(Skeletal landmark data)

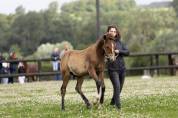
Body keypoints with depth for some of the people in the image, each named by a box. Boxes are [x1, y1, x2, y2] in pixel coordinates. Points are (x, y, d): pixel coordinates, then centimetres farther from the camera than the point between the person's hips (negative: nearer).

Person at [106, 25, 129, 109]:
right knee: (117, 86, -18)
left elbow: (127, 52, 1)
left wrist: (119, 51, -15)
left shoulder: (119, 42, 6)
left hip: (122, 68, 5)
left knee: (120, 87, 13)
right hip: (112, 69, -5)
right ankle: (118, 106, -16)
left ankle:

● **EXERCISE OBJECTIVE**: Repeat every line of the items above, instructions included, and add 103 to each number in the keypoint triples, including x, y and depth. Leave out the pictures.

● **TASK ANSWER**:
Body keypoints with depth for some of the people in the image, each named by a box. Boxes are [x1, y1, x2, y2] in pixel coordinates. Points are (x, y, d): pixel coordinates, then centimetres farther from the camera than the point between the person's hips (negative: nearer).

Person at [106, 25, 129, 109]:
right knee: (220, 189, 85)
left elbow: (230, 155, 104)
left wrist: (222, 154, 88)
left shoulder: (222, 145, 109)
left hip: (225, 171, 108)
left knee: (223, 190, 116)
right hip: (215, 172, 98)
right ankle: (221, 209, 87)
left ankle:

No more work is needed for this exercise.